ASSIGNMENT
Retype the records below word for word and omit any image.

GIVEN ENTRIES
◆ ◆ ◆ ◆

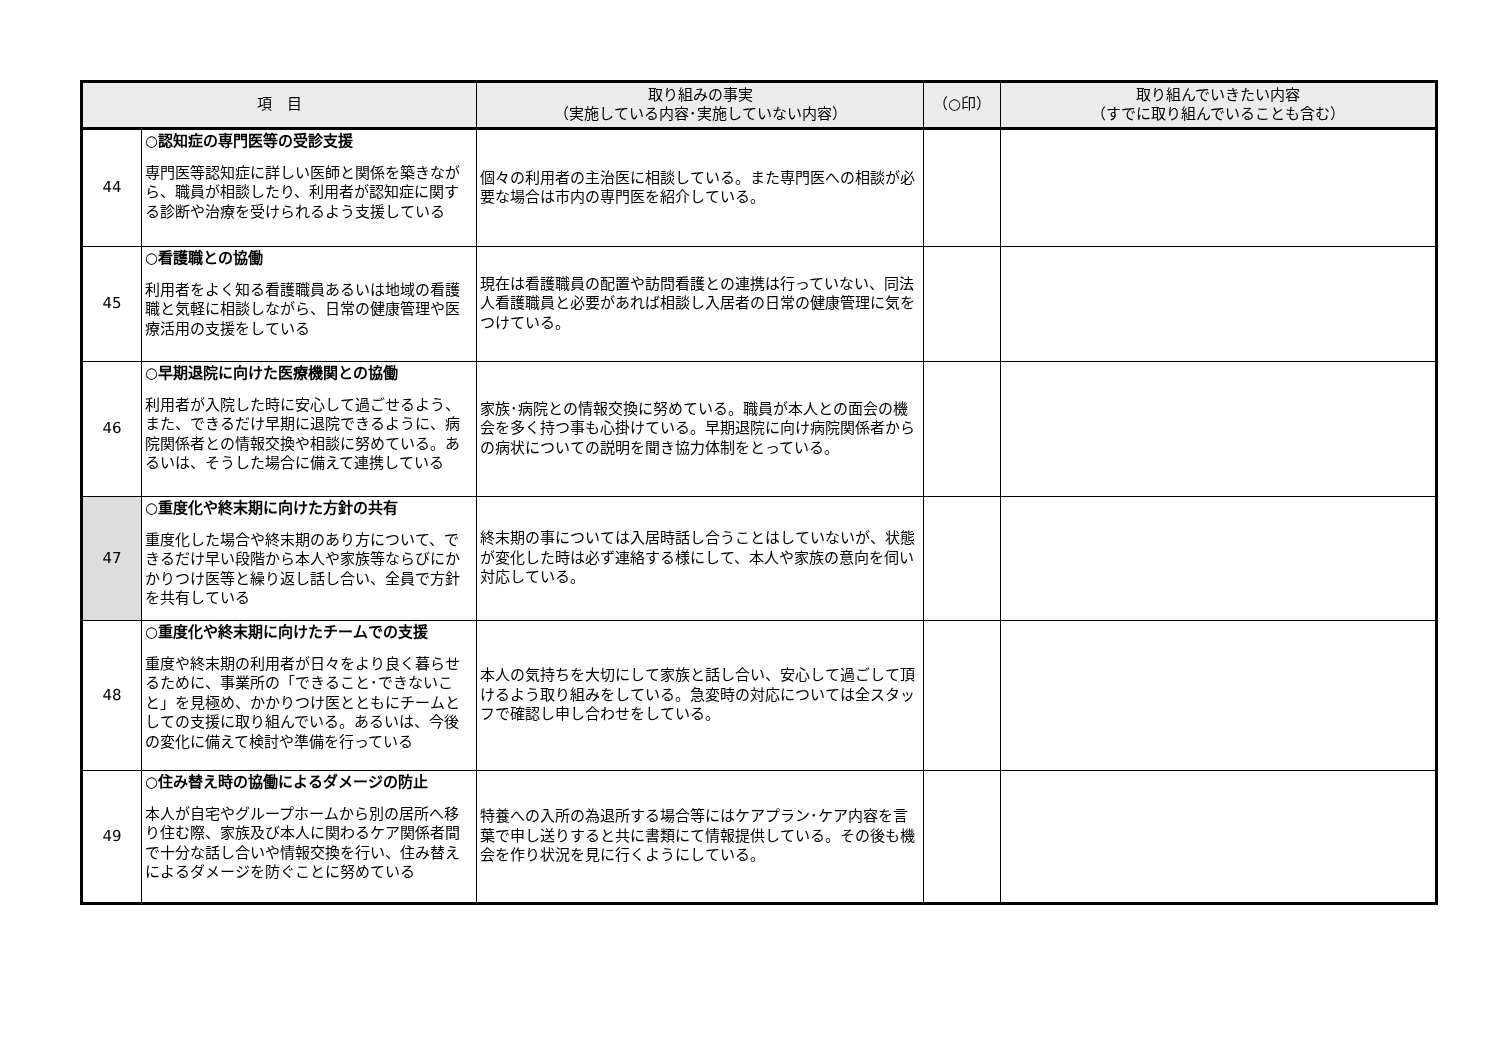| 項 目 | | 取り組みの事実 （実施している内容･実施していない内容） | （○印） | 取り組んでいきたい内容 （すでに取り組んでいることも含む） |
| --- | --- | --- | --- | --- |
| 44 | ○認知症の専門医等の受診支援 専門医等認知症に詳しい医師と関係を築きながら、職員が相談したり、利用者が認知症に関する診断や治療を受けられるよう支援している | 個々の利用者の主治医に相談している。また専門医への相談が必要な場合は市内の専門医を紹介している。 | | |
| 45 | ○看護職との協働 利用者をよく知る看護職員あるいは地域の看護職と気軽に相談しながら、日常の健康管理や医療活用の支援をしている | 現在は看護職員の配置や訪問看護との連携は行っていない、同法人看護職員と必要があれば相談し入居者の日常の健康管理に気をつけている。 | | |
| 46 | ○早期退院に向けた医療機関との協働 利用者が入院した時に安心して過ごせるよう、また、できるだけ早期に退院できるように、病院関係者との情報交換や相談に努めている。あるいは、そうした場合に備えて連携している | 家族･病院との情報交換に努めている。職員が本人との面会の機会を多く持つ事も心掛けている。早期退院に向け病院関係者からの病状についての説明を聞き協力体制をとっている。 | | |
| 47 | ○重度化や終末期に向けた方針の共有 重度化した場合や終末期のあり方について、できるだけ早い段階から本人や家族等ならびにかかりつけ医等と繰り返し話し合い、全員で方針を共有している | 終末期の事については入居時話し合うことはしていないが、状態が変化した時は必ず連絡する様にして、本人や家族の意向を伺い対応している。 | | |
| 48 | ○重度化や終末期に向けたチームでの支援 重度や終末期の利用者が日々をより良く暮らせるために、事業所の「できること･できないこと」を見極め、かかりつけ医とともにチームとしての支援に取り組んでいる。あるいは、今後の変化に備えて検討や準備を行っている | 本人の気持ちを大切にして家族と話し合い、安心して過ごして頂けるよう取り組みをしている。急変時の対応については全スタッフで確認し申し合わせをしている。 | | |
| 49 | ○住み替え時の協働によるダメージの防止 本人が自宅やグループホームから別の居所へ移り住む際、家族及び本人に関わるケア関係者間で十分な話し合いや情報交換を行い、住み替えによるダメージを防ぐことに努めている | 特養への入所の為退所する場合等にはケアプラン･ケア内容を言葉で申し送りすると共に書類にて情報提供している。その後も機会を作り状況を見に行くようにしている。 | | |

◆ ◆ ◆ ◆

ANSWER FOR THIS EXERCISE
| 項 目 | | 取り組みの事実 （実施している内容･実施していない内容） | （○印） | 取り組んでいきたい内容 （すでに取り組んでいることも含む） |
| --- | --- | --- | --- | --- |
| 44 | ○認知症の専門医等の受診支援 専門医等認知症に詳しい医師と関係を築きながら、職員が相談したり、利用者が認知症に関する診断や治療を受けられるよう支援している | 個々の利用者の主治医に相談している。また専門医への相談が必要な場合は市内の専門医を紹介している。 | | |
| 45 | ○看護職との協働 利用者をよく知る看護職員あるいは地域の看護職と気軽に相談しながら、日常の健康管理や医療活用の支援をしている | 現在は看護職員の配置や訪問看護との連携は行っていない、同法人看護職員と必要があれば相談し入居者の日常の健康管理に気をつけている。 | | |
| 46 | ○早期退院に向けた医療機関との協働 利用者が入院した時に安心して過ごせるよう、また、できるだけ早期に退院できるように、病院関係者との情報交換や相談に努めている。あるいは、そうした場合に備えて連携している | 家族･病院との情報交換に努めている。職員が本人との面会の機会を多く持つ事も心掛けている。早期退院に向け病院関係者からの病状についての説明を聞き協力体制をとっている。 | | |
| 47 | ○重度化や終末期に向けた方針の共有 重度化した場合や終末期のあり方について、できるだけ早い段階から本人や家族等ならびにかかりつけ医等と繰り返し話し合い、全員で方針を共有している | 終末期の事については入居時話し合うことはしていないが、状態が変化した時は必ず連絡する様にして、本人や家族の意向を伺い対応している。 | | |
| 48 | ○重度化や終末期に向けたチームでの支援 重度や終末期の利用者が日々をより良く暮らせるために、事業所の「できること･できないこと」を見極め、かかりつけ医とともにチームとしての支援に取り組んでいる。あるいは、今後の変化に備えて検討や準備を行っている | 本人の気持ちを大切にして家族と話し合い、安心して過ごして頂けるよう取り組みをしている。急変時の対応については全スタッフで確認し申し合わせをしている。 | | |
| 49 | ○住み替え時の協働によるダメージの防止 本人が自宅やグループホームから別の居所へ移り住む際、家族及び本人に関わるケア関係者間で十分な話し合いや情報交換を行い、住み替えによるダメージを防ぐことに努めている | 特養への入所の為退所する場合等にはケアプラン･ケア内容を言葉で申し送りすると共に書類にて情報提供している。その後も機会を作り状況を見に行くようにしている。 | | |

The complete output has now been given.